Une étude Ifremer réalisée en 2005 démontre un volume de prises comparable entre les pêcheurs professionnels et les pêcheurs récréatifs. Néanmoins, ces chiffres sont sujets à discussion en raison d’une grande incertitude sur la fiabilité des données recueillies ou estimées.

La pêche professionnelle

Les tonnages de débarquement ont fortement augmenté sur les 10 dernières années (surtout en Manche) et atteignent aujourd’hui environ 5 000 tonnes. La production du golfe de Gascogne est restée stable depuis 1986. Bien qu’elle soit toujours supérieure à celle de la Manche, les tonnages provenant des deux bassins sont actuellement du même ordre de grandeur.

Parmi tous les engins mis en oeuvre pour cibler le bar, certains sont utilisés plutôt en période hivernale (chaluts et filets), et d’autres plutôt en période estivale (lignes et palangres). Leur efficacité est très variable : celle des chaluts est très largement supérieure à celle des filets, qui est elle-même supérieure à celle des lignes et palangres. Les tonnages débarqués se répartissent environ ainsi : chalutiers (55%), fileyeurs (25%), ligneurs (15%).

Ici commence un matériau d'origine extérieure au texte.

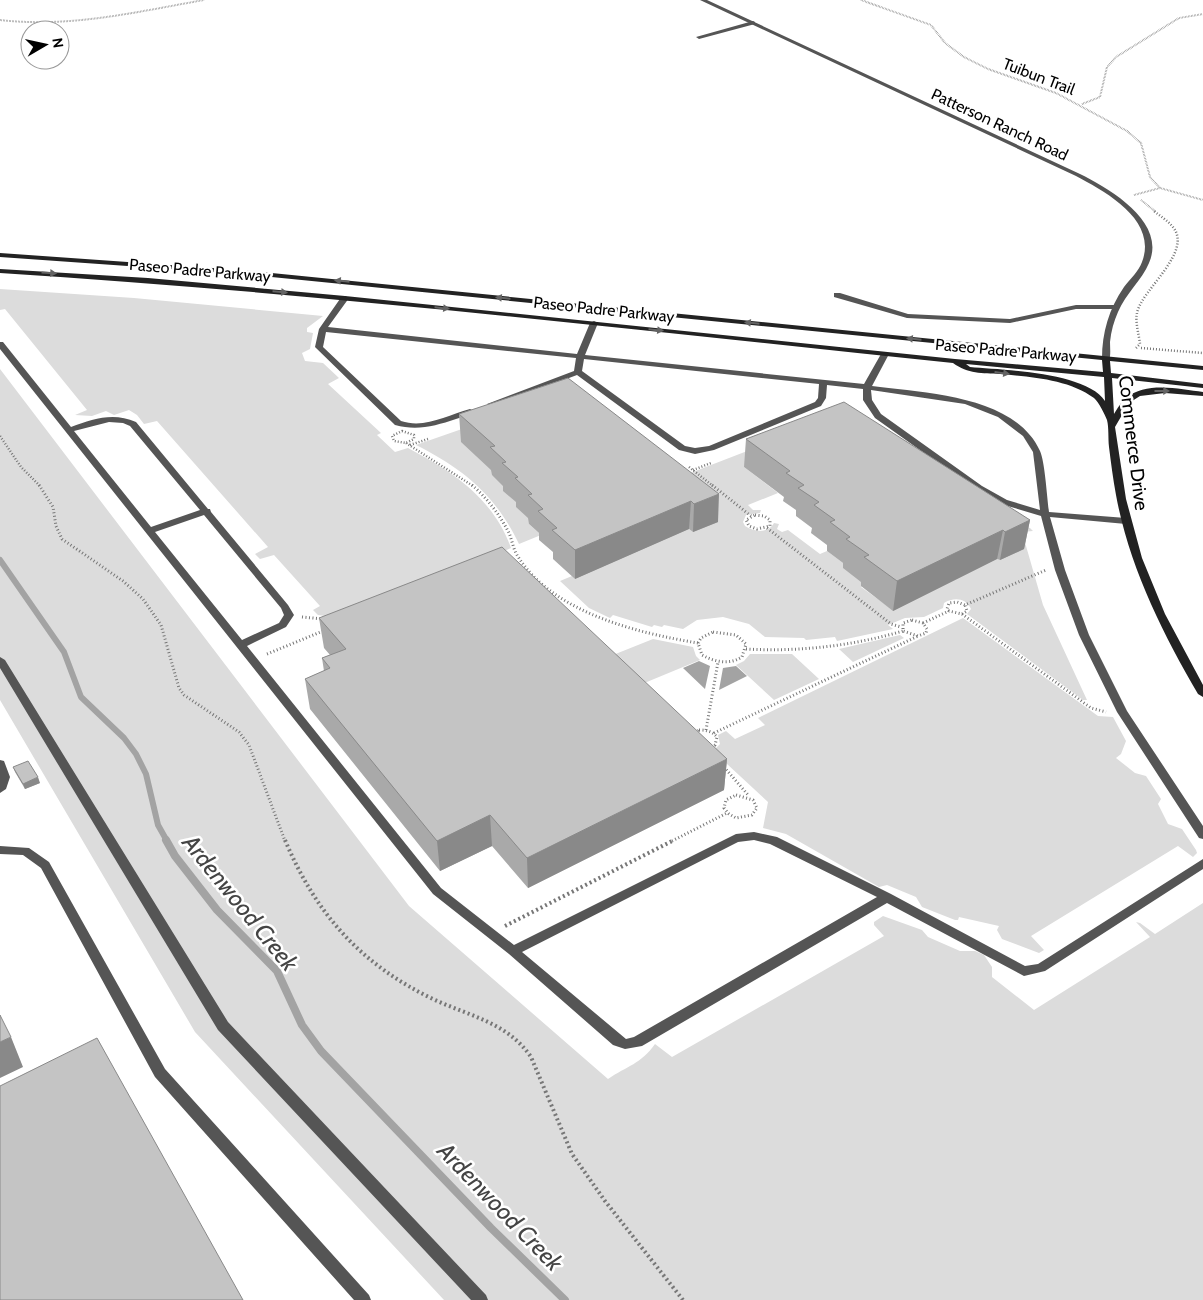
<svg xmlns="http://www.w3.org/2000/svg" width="1203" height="1300" font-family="Cabin,sans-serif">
  <rect width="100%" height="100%" fill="#fff"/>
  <path fill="#dcdcdc" d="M0,289L134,298L323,316L307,328V332L313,333L310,349L302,353L305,361L323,363L339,378L328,384L381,433L377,435L395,452L408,448C453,472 493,498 511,548L348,619L318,615L313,610L320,606L274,555L260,559L255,554L268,547L157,421L144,424L137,415L129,410L114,415L106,411L92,416L75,415L87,410L5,309L0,310Z
    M0,369L409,906L608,1079C627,1066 641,1064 655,1044L672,1057L884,936L874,925V922L883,916L922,930L928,937L960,951H975L984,955L992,967V977L1034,1010L1150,937L1136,922L1140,923L1155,934L1203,903V1300H444L195,1032L0,700Z
    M557,396L496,474L533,522L529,524L541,535L519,544C496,496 464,469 416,445Z
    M830,419L744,467L778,493L748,505L753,510H761L760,513L746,515L743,522L745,526C754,532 768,534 774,523L779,524L777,529L782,532L788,530L820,554L827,551L847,566L865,584L861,587L893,610L997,559L1000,560L1001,519L1030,528L1033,531L1022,532L1043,605L1087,700H1083L967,614L971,609C966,598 954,597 944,603L943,608L924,617L905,618L888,625L893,629L837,641L835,637L806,640L804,638L765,637L749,624L723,617L697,620L683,629L664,625L662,627L654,625L652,627L613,615L610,618L589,608L560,581L572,576L575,579L689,529L693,532L667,482Z
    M963,618L1098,716L1113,717L1126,741L1121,754L1116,758L1135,773L1146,776L1161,799L1158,804L1168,824L1182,829L1196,850L1197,853L1193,857L1178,846L1031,936L1044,950L1039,953L1002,939L997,930L999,926L959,917L958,920H955L922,907L916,897L887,885L879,887L786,834L763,828L768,802L713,751L720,744L718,735L726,731L735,739L765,725L758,718Z
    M900,635L904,638L853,662L839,649Z
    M653,639L693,647L696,656L700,660L642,684L613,655Z
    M750,654H792L819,679L774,700L736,665L744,661Z"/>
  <path fill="#a3a3a3" d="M699,661L710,666L705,689L683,668Z
    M736,666L747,676L719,690L723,668Z"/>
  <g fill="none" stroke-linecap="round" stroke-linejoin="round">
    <path stroke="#a3a3a3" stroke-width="6" d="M0,560L64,652L81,697L124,738L136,754L146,774L158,825L167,841"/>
    <path stroke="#a3a3a3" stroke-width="8" d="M166,840L175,856L217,910L277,971L302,1025L321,1051L491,1228L565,1300"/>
    <path stroke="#777" stroke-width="2" stroke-dasharray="0.5 1" stroke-linecap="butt" d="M861,0L931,25L945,43L964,57L988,69L1056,93L1127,131L1141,143L1150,177L1160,188
      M0,20C70,28 136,12 204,0
      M1082,104L1100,97L1107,67L1116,57L1179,18L1203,14
      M1160,188L1203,200
      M1134,195L1160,188
      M1141,200L1156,212"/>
    <path stroke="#777" stroke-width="2.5" stroke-dasharray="1 2" stroke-linecap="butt" d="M1136,348L1140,344C1139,335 1135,322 1137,313C1141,290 1195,251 1172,226C1167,220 1160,216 1154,211
      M1141,348L1203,353
      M402,431L414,435V439L406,443L394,441L392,436Z
      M0,436L21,467L40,486
      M406,443L473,486
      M410,445L428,439
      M689,467L713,486
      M693,470L711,463"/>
    <path stroke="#777" stroke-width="3" stroke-dasharray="1 2.5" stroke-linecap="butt" d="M39,485L53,507L56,526L62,539L123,581L143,599L161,625L179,688L184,695L239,732L249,745L285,841
      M472,485C487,498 500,515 509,533C512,540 513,548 517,555C551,612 637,633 698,643
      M712,485L751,516
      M755,515L764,516L770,520V526L757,529L749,526L746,520Z
      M767,528L891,624L901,627
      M949,611L947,609L949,603L957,602L965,605L1046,570
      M962,614L1091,708L1106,712
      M302,617L323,619
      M912,620L923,623L927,629L926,633L918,636L903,631V623Z
      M923,623L949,611L962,614L967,611L965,605
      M713,632L736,635L746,644L742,657C729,665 715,662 702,655L698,643L701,638Z
      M746,649C799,652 852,646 903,631
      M267,654L323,631
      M699,730C706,730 712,731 717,737L715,745L705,749L694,746L690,738Z
      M706,730L718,662
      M714,733L918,636
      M724,767L749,796
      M736,795L753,800L757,808L752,815L736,818L729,814L724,808L726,800Z
      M672,841L727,813"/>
    <path stroke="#777" stroke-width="4" stroke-dasharray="2 3" stroke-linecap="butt" d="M285,840C316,914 361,965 435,1000C470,1016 508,1023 531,1057L572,1154L605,1201L683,1300
      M505,926L674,840"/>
    <path fill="#555" fill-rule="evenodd" d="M753,21L755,22V24L699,39L696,37Z
      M834,293H840L908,314L1010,319L1076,305H1116L1120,307L1116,309H1076L1010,323L907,318L834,297Z
      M342,296H345L349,298L328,327L577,354L590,323L594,321L598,323L585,355L864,384L881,354L885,352L889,354L872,386C924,393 1015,395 1040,451C1045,462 1047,498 1049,512L1126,518L1131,521L1126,524L1050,517L1065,570L1089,635L1127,711L1203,826V839L1199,838L1117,712L1079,635L1055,570L1041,516L1001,504L976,490L875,418L863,400V389L827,385L826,398L821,406L714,450L695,454L679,450L577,375L494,406H491L487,404L574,371L576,358L326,332L323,347L401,421C425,429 447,415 470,409L474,411C469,415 462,417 456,419C435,426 417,431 395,425L315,347L319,329ZM584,359L819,384L818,398L815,402L709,446L695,448L685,446L582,371ZM871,390L965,404L998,417L1023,436L1033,452L1040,510L1007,500L982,486L881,414L872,400Z
      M0,342H3L71,427C93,419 113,412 136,422L208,509H210L211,512L288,605L294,615L286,627L247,646L441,888L514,945L736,834L754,832L777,837L891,894L1025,966L1038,964L1203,859V869L1045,971L1024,976L887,903L642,1046L625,1049L613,1045L509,954L433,894L0,349ZM109,422L123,423L130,426L200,510L151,527L74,431ZM204,515L281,608L284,615L279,623L242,640L155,532ZM754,840L770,844L877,897L634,1037L626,1039L522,952L738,842Z
      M0,657L5,660L228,1022L486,1295L488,1300H471L218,1030L0,668Z
      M0,760L4,761L10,777L6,789L0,793Z
      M0,846L29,848L49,862L165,1069L369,1295L371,1300H354L155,1077L41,868L23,855L0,854Z"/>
    <path fill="#555" fill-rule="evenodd" d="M700,0H707L1080,174C1110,189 1167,222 1149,263C1142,280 1126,293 1118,312C1114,321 1111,331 1110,342C1110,348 1111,355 1109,361H1106L1102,359C1102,332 1109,309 1124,287C1130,279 1139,271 1142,262C1158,220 1106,192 1076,176Z"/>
    <path fill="#222" fill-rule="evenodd" d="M0,253L241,270L1203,366V370L1110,361L1111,373L1203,384V388L1112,378L1114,414C1117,409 1121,402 1126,398C1146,381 1180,389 1203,392V396L1165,393L1140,396L1129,403L1115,427L1126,499L1142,558L1165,614L1203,685V697L1198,694C1162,632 1129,566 1116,495C1113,479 1111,463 1109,447C1108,438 1109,428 1107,420C1105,415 1099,402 1094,398C1068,379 1031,377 1000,374C982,373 968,374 953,363C636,330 318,293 0,273V269L148,278L345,296L955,359L1103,372L1102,360L241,274L0,257ZM966,364L1104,377L1105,401C1086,372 1003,370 970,367Z"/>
  </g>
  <path fill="#a9a9a9" d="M568,378L718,522L693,532L689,529L575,579L553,559V552L539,540V533L529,524L528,518L516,507V502L503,491V486L492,475L491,470L461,442L459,414Z
    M746,439L1030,520L1024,549L1000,560L997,559L893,611L861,586V582L843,568V563L827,551V545L811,533L812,528L796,516V510L783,501L784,497L744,467Z
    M319,618L727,759L724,790L528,888L492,846L440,871L310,709L305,679L324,671L322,658L330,655L324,648Z
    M13,767L40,783L25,789L15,772Z"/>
  <path fill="#898989" d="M719,494L718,522L693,532L694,504Z
    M691,501L689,529L575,579V550Z
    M1030,520L1024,549L1000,560L1005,532Z
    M1003,530L997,559L893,611L897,581Z
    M727,759L724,790L528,888L527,858Z
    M38,777L40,783L25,789L23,784Z
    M490,815L492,846L440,871L437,841Z
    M11,1037L23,1067L0,1078V1042Z"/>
  <path fill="#c4c4c4" stroke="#898989" d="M568,378L719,494L694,504L691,501L575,550L552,530L557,528L538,511L543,509L528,495L532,494L515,478L518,477L502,463L506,462L490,447L495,446L459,414Z
    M844,402L1030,520L1005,532L1003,530L897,581L864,557L869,555L846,539L850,537L830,522L835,520L814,505L819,502L798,488L804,485L786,473L790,471L746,439Z
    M502,547L727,759L527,858L490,815L437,841L305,679L330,668L322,658L346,649L319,618Z
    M28,761L38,777L23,784L13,767Z
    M0,1015L11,1037L0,1042Z
    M97,1038L243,1300H0V1086Z"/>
  <defs><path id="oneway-solid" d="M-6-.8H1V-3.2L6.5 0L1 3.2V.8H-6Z" transform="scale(1.25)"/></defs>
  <g fill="#646464">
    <use href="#oneway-solid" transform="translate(49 273) rotate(3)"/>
    <use href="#oneway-solid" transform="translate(342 281) rotate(-174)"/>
    <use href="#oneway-solid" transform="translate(280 292) rotate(5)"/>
    <use href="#oneway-solid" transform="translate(503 298) rotate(-174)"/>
    <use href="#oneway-solid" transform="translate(442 308) rotate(6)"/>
    <use href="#oneway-solid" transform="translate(752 323) rotate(-174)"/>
    <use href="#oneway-solid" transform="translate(656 330) rotate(6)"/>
    <use href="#oneway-solid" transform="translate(914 339) rotate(-174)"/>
    <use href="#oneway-solid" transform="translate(1002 373) rotate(7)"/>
    <use href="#oneway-solid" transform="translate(1162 391)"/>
  </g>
  <g text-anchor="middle" stroke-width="5" stroke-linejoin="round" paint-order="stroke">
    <g font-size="16" fill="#000" stroke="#fff">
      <text transform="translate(1039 76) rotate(21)" y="6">Tuibun Trail</text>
      <text transform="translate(1000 124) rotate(25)" y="6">Patterson Ranch Road</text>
      <text transform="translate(200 270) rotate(5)" y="6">Paseo Padre Parkway</text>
      <text transform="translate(604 309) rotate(6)" y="6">Paseo Padre Parkway</text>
      <text transform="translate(1006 350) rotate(5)" y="6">Paseo Padre Parkway</text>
    </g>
    <g font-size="19" fill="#000" stroke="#fff">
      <text transform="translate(1134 443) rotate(83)" y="7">Commerce Drive</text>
    </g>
    <g font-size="24" font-style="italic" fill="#444" stroke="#fff">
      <text transform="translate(240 903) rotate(51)" y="8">Ardenwood Creek</text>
      <text transform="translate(500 1207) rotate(46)" y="8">Ardenwood Creek</text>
    </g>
  </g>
  <g transform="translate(45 45) rotate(81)"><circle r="24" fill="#ffffff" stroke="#999999"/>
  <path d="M0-4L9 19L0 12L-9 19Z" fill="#000000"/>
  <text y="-8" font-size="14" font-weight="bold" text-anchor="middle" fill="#000000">N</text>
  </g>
</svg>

Toutes les catégories jouent un rôle important car chaque type d‘engin est mis en oeuvre dans des zones et à des périodes de l’année différentes, ce qui implique un ciblage du bar permanent dans le temps et dans l’espace.
 

La pêche récréative

D’après l’enquête Ifremer de 2005, le nombre de pêcheurs récréatifs pêchant le bar est estimé à environ 900 000 personnes qui pratiquent cette activité essentiellement durant la période estivale. 50% des pêcheurs effectuent 5 sorties ou moins dans l’année, la moyenne se situant à 13 sorties.

Le total annuel des captures de bars s’élèverait entre 4 000 & 5 000 tonnes, réparties équitablement entre les trois façades littorales de la Manche, de l’Atlantique et de la Méditerranée. Les engins de capture utilisés sont la canne ou ligne (82 %) l’arbalète (9 %), le filet (7%) et la palangre (2%). La répartition en tonnage entre les différentes activités n’est pas connue.
Cependant, l’Ifremer reconnaît que tous ces chiffres sont à considérer avec prudence et demandent à être affinés par le biais d’enquêtes de terrains complémentaires qui permettraient de mieux détailler les pratiques des différentes catégories de pêcheurs récréatifs.